## Source excerpt
- - -

Let’s deal with Dhalsim’s elephant in the room. Marvel vs. Capcom Infinite’s roster is a huge step back from the likes of its 55+ character predecessors. Characters like Jedah and Captain Marvel are certainly great additions, but these are the exceptions and not the rules. The Marvel side of the roster is entirely filled with Marvel Cinematic Universe stars, with no mutants or Latverians in sight. Capcom’s roster, conversely, feels like they pulled punches, with a lot of the roster being carried over from Ultimate Marvel vs. Capcom 3. It also feels a little bit peculiar that some of the cooler characters like the Monster Hunter and Black Panther are relegated to DLC, as they would have sharpened up the roster a great deal.


There’s a full-fledged story mode in this outing, which in ways can feel like a response to Street Fighter V’s story mode debacle. Marvel vs. Capcom Infinite’s story is nothing to write home about. A lot of what makes it entertaining is the sheer absurdity of many scenes, coupled with some cool interactions. Chris Redfield antagonistically palling around with Frank West is littered with funny moments, as are other pairings throughout the game. Strider and Gamora strangely fit pretty well.

The overarching story deals with Marvel big-bad Ultron combining his powers with Buzz Lightyear cosplayer and X-hating Sigma. Dubbed “Ultron-Sigma”, they use the power of the Space and Reality Stones to merge the worlds of Marvel and Capcom. Sometimes you’ll end up with really awesome set pieces – Wakanda and the world of Monster Hunter go really well together, for instance. The story mode overall reminds me of Super Smash Bros. Brawl’s Subspace Emissary mode, which was more about seeing characters interact and fight together, as opposed to telling a coherent story.

- - -

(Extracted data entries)
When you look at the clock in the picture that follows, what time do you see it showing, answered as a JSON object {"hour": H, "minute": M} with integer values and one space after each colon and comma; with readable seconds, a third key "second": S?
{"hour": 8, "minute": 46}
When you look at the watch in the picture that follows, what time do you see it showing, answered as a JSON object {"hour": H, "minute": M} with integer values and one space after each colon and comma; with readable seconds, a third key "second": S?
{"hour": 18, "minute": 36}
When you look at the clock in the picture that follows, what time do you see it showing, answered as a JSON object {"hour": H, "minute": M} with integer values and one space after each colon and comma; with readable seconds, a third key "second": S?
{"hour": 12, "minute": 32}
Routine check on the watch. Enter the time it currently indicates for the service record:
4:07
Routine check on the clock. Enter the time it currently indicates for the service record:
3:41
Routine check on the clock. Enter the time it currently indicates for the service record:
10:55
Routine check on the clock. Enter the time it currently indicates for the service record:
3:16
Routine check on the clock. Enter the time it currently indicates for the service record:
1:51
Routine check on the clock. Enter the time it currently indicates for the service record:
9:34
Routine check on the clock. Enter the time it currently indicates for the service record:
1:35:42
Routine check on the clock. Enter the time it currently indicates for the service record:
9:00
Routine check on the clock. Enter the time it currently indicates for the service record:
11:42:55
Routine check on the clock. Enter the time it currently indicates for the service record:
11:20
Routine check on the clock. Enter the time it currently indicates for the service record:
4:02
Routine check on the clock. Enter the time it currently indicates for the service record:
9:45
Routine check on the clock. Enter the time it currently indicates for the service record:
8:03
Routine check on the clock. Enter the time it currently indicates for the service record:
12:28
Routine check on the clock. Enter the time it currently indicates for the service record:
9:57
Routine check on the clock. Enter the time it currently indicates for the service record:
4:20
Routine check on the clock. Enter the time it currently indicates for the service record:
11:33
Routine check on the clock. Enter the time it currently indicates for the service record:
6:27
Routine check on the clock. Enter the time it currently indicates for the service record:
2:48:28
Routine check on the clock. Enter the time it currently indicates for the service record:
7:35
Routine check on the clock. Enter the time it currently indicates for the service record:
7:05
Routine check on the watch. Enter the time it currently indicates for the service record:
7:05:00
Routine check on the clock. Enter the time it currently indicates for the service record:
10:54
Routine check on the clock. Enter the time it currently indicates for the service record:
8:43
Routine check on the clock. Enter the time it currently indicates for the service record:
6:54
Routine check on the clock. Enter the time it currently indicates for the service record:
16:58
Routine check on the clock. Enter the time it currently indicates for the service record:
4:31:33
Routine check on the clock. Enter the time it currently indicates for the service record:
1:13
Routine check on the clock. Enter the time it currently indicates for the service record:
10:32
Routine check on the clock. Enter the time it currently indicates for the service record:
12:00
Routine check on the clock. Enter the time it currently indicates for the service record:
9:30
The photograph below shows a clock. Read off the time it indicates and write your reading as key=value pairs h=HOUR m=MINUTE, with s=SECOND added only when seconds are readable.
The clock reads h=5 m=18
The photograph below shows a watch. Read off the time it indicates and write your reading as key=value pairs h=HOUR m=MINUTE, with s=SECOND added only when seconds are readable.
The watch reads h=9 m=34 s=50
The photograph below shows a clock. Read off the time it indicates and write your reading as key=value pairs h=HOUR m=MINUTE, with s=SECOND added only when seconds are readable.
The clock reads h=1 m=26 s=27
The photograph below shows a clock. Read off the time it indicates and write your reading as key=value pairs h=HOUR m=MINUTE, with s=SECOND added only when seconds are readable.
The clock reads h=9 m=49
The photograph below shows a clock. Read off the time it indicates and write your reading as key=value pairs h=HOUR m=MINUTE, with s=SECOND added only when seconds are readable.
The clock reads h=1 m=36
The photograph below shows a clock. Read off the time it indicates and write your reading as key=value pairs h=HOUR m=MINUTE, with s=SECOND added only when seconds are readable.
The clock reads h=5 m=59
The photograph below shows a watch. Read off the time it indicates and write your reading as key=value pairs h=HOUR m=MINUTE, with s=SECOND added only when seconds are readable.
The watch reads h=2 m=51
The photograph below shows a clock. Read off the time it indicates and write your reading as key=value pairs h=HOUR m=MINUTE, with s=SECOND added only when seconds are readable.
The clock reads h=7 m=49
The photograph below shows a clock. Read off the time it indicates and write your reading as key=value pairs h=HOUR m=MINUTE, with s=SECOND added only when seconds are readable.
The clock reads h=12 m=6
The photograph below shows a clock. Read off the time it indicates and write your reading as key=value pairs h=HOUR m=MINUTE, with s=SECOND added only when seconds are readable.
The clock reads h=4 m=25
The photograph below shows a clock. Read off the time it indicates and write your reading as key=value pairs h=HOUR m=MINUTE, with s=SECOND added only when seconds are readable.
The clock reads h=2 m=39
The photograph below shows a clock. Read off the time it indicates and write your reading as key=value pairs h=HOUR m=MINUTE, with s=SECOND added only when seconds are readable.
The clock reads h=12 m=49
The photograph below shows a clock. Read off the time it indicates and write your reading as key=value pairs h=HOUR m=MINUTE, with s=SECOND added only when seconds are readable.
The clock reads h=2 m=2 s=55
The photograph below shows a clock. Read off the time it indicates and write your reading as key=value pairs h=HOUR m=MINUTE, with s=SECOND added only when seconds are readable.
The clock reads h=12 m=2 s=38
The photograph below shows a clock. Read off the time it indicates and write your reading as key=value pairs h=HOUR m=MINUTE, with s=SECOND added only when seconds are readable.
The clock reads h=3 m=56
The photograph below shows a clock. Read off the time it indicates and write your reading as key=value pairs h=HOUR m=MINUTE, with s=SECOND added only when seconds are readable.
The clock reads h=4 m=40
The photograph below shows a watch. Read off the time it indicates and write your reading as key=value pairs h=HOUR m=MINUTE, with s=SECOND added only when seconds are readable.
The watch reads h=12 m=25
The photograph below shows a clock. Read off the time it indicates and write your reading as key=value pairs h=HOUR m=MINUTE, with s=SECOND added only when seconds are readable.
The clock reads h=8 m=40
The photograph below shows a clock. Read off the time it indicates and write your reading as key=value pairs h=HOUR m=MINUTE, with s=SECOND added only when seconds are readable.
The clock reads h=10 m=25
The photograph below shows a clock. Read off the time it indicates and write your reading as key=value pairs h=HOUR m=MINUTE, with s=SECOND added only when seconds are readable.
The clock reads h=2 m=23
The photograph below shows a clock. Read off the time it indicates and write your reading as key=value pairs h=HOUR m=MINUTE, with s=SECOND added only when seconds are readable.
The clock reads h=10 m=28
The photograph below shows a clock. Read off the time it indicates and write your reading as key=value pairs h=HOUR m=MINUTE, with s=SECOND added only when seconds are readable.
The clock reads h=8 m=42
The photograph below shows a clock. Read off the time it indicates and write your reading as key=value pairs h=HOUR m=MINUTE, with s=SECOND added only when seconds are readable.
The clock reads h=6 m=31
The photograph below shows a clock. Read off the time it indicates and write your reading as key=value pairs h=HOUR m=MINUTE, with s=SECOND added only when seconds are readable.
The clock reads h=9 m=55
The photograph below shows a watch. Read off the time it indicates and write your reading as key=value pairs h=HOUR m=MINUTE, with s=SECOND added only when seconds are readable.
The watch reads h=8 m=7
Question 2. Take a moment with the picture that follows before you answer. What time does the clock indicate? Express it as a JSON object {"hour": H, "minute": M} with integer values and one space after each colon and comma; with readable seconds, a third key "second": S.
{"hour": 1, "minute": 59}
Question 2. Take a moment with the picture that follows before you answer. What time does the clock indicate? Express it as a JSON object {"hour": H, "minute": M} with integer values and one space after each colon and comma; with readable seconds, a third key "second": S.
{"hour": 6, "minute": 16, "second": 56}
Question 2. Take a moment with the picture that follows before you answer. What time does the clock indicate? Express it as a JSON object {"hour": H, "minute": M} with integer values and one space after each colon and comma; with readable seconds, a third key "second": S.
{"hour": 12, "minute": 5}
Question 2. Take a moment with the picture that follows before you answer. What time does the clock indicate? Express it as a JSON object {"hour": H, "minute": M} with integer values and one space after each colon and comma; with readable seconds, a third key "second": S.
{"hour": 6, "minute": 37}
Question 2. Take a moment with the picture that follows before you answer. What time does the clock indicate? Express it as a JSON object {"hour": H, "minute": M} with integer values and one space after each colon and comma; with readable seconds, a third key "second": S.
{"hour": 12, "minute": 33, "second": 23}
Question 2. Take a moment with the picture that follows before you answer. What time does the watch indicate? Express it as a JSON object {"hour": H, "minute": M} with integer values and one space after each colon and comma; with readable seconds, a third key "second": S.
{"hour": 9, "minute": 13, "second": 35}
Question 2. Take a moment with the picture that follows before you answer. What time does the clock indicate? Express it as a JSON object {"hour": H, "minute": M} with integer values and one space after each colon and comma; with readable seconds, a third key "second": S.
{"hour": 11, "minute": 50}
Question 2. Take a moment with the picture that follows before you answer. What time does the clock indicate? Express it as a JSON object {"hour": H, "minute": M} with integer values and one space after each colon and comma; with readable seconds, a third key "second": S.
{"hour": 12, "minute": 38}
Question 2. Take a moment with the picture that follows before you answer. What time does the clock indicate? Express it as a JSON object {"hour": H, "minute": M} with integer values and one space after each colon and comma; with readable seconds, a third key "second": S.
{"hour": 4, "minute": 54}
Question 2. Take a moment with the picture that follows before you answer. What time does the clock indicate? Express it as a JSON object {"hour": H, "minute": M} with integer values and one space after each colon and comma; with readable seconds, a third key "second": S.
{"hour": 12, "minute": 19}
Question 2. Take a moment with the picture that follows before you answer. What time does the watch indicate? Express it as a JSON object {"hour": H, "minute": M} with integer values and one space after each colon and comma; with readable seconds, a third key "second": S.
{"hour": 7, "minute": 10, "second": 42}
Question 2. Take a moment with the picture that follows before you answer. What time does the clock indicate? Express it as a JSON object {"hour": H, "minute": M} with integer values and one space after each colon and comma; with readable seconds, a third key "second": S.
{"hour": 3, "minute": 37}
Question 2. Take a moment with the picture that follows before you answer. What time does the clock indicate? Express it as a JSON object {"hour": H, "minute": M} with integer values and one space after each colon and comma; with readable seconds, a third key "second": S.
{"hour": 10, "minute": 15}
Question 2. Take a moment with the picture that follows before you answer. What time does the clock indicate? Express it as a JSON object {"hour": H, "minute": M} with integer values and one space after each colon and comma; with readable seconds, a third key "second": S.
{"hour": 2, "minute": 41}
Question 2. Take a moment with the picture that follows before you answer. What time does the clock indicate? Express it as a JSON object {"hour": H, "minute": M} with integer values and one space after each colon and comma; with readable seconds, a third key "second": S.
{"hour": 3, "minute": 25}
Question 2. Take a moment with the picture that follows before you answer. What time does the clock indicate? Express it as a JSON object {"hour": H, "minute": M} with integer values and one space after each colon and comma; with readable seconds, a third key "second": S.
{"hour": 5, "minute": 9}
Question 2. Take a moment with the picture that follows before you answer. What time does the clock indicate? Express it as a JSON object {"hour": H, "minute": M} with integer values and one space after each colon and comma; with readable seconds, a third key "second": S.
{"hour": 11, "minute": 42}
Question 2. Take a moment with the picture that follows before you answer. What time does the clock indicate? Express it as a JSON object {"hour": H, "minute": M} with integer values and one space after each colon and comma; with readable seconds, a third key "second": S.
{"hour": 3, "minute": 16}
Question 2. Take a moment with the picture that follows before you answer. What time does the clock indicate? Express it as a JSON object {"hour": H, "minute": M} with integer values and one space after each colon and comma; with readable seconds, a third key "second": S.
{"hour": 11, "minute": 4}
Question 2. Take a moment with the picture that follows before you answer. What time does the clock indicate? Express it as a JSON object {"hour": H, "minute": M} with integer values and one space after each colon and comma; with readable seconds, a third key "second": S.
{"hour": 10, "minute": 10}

- - -

## Set tasks
1. In the Marvel vs. Capcom Infinite review, which two characters are said to have been relegated to DLC?
2. Carry on the Marvel vs. Capcom Infinite review from its last sentence.
This listing has no connection to the Marvel vs. Capcom Infinite review.

## Solved tasks
1. The Monster Hunter and Black Panther.

2.
Let’s get to the real meat of the game, and honestly its saving grace. Saying that a fighting game simply “plays well” is like saying that the “jumping is solid” in a Mario game or that something is “visceral”. Marvel vs. Capcom Infinite, more so than its predecessors, opens itself up for experimentation due to the tag system and the infinity stones.

The assists of Marvel vs. Capcom’s past are no more. Marvel vs. Capcom Infinite opts for a tag system similarly found in the likes of Street Fighter X Tekken but fleshed out with Marvel sensibilities. You can call in your teammate at any point in the fight where you have control, which naturally lends itself to creativity and combos in a way that no other versus game really has. It feels like an evolution of what Street Fighter X Tekken tried to push, but without all the petty drama around the gem system (which is ironic considering how important infinity stones are).

Speaking of Infinity Stones, they are by far the biggest shake-up the game has to offer. Each stone has an ability you can call on at any time. The Space Stone allows you to pull opponents in, the Soul Stone leeches the opponent’s life. Each stone also has a super move dubbed “Infinity Storm”, which can alter the course of the entire match. The aforementioned Soul Stone can resurrect your teammate and allow you to control both of them at the same time! Each stone has a radical effect due to the Infinity Storm, and in some ways act as a “third character”.

The game ultimately features a very solid combination of mechanics between the stones and the tag system, which really saves the game from being that much of a disappointment. Fighting games live and die by their gameplay, so it’s looking like Marvel vs. Capcom Infinite will be here to stay.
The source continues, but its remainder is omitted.